Geçen Cumartesi akşamı, CHP lideri Sayın Kemal Kılıçdaroğlu’nun daveti ile 6 muhalefet lideri akşam yemeğinde buluşup, Millet ittifakının yol haritasını belirlemeye çalıştılar, her ne kadar toplantı bildirisini yayınlamayı 28 Şubata bıraktılarsa da sızan haberlere göre, toplantıda güçlendirilmiş parlamenter sisteme dönüşün ve 2023 te yapılacak seçimde izlenecek yol ve stratejinin görüşüldüğü, ancak belli ki taslak metin hazır olmadığından, beklide taslak metine liderlerin katkılarının eklenmesinden dolayı bildirinin yayınlanması 28 şubata ertelenmiştir. Neden 28 şubat o da ayrı bir muamma, bekleyip göreceğiz. Bu toplantıya HDP’nin davet edilmeyişi belli ki, HDP’yi rahatsız etmiştir. Eğer bu ittifaka gelecekte HDP’de girecekse, HDP’nin toplantıya davet edilmemesinin, HDP’yi rahatsız etmesi gayet doğaldır. Doğrusu ben HDP’nin de davet edilmesi gerektiğini düşünenlerdenim. HDP’nin PKK yanlısı olmasından dolayı, hem seçmeni hem de toplantıya katılan parti liderlerini küstürmekten korkuluyorsa, bu korku Sayın Kılıçtaroğluna daha çok imkan yaratır ve daha çok geri dönüşler yaptırır. Ne gariptir ki beş sağ partiyi bir araya getiren CHP, bir sol partiyi yanına alamıyor veya bunun tersi, beş sağ partiyi bir araya getirecek bir sağ parti lideri bulunamıyor, bir sol parti onları bir araya getiriyor, doğrusu çok ilginç bir o kadar da hazin. Yeri gelmişken şunu da açık ve net belirtmeliyim. Doğrusu HDP Türkiye de siyaset yapacaksa, artık sisteme entegre olmalıdır. Her ne kadar PKK’nin desteğinden siyasi çıkar sağladıklarını sanıyorlarsa da, inanın PKK dan kopsalar daha fazla siyasi kazanç sağlayacaklarına ben inanıyorum. Çünkü sırf PKK dan dolayı HDP’ ye oy vermeyen kürt seçmen sayısı az değil. HDP çözüm sürecinde rüştünü ispat edip, PKK’den bağını koparabilseydi, bugün Türkiye’de daha rahat siyaset yapabilirdi, daha rahat kürt seçmenin oylarını alırdı, neticede sayın Kılıçdaroğlunu’da bugün bu cambazlığı yapmak zorunda bırakmazdı.

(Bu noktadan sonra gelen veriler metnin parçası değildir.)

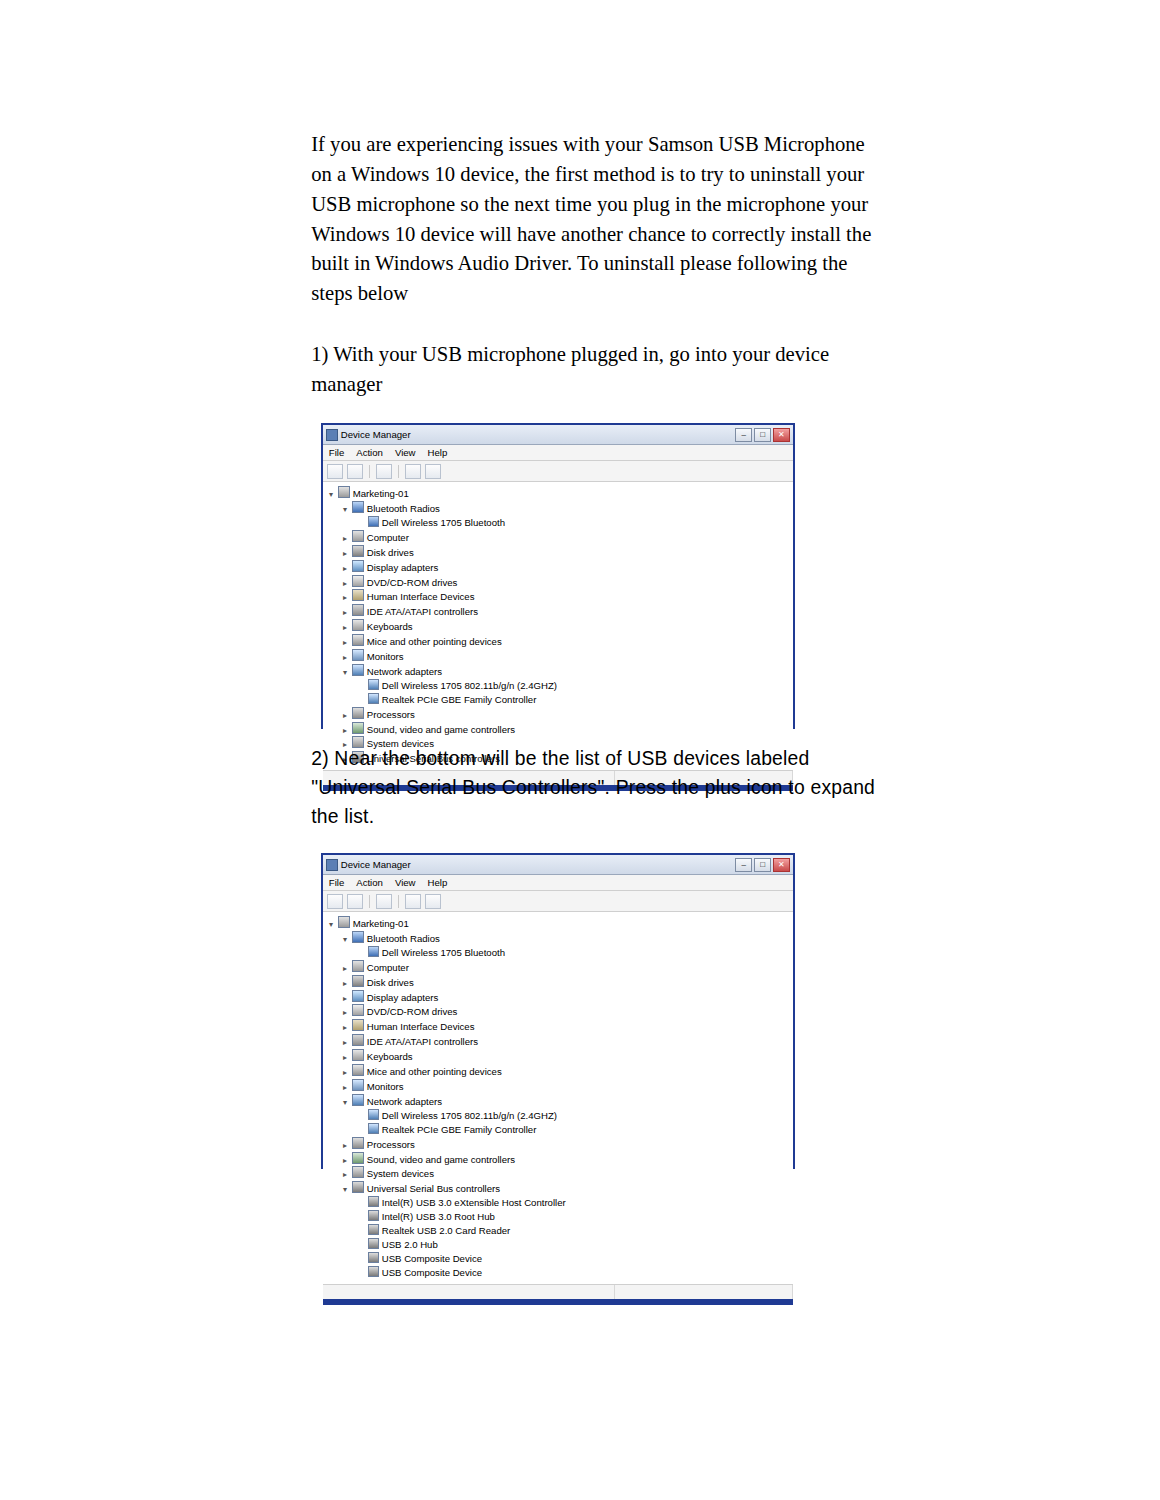If you are experiencing issues with your Samson USB Microphone on a Windows 10 device, the first method is to try to uninstall your USB microphone so the next time you plug in the microphone your Windows 10 device will have another chance to correctly install the built in Windows Audio Driver. To uninstall please following the steps below
1) With your USB microphone plugged in, go into your device manager
Device Manager
–□✕
File Action View Help
▾ Marketing-01
▾ Bluetooth Radios
Dell Wireless 1705 Bluetooth
▸ Computer
▸ Disk drives
▸ Display adapters
▸ DVD/CD-ROM drives
▸ Human Interface Devices
▸ IDE ATA/ATAPI controllers
▸ Keyboards
▸ Mice and other pointing devices
▸ Monitors
▾ Network adapters
Dell Wireless 1705 802.11b/g/n (2.4GHZ)
Realtek PCIe GBE Family Controller
▸ Processors
▸ Sound, video and game controllers
▸ System devices
▸ Universal Serial Bus controllers
2) Near the bottom will be the list of USB devices labeled "Universal Serial Bus Controllers". Press the plus icon to expand the list.
Device Manager
–□✕
File Action View Help
▾ Marketing-01
▾ Bluetooth Radios
Dell Wireless 1705 Bluetooth
▸ Computer
▸ Disk drives
▸ Display adapters
▸ DVD/CD-ROM drives
▸ Human Interface Devices
▸ IDE ATA/ATAPI controllers
▸ Keyboards
▸ Mice and other pointing devices
▸ Monitors
▾ Network adapters
Dell Wireless 1705 802.11b/g/n (2.4GHZ)
Realtek PCIe GBE Family Controller
▸ Processors
▸ Sound, video and game controllers
▸ System devices
▾ Universal Serial Bus controllers
Intel(R) USB 3.0 eXtensible Host Controller
Intel(R) USB 3.0 Root Hub
Realtek USB 2.0 Card Reader
USB 2.0 Hub
USB Composite Device
USB Composite Device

İyi parti ve Saadet Partisi gibi Türk seçmeni de şu andaki konumu itibarı ile PKK ile arasına mesafe koyamayan bir HDP’den çok rahatsız ve Millet ittifakının bu partiyi koalisyona dahil etmesi durumunda, son yıllarda terör örgütüne karşı elde edilen başarının heba edileceği, hatta terörün destek bulacağı ve tekrar hortlayacağı endişesi hakim. Bu şartlarda, bu çok uzak bir ihtimal değil. Öyle ya HDP’nin bu ittifaka dahil olması demek, bu partinin hükümette yer alması, belki de bakanlık verilmesi anlamına gelir. HDP ye bakanlık verilmesi demek geçmişte olduğu gibi kepçelerin mayın çukuru kazması, teröre finansman desteği verilmesi anlamına gelmez mi?, öyle anlaşılmaz mı? bu durum hem HDP’nin hem de millet ittifakının en büyük handikabıdır. Tüm bu olumsuzlukların bertarafı için HDP’nin bir an önce Türk siyasi sistemine entegre olması ve terörle arasına mesafe koyması gerekir. Belli olmaz, belki de o zaman PKK de kendine çeki düzen verir, ülkede tekrar bir çözüm süreci başlar, bize göre bu anlamsız kardeş kavgası da bir an önce son bulur, akan kanlar durur ve anaların göz yaşı diner, gençlerimiz dağda taşta heba olmaz. Tüm temennimiz budur.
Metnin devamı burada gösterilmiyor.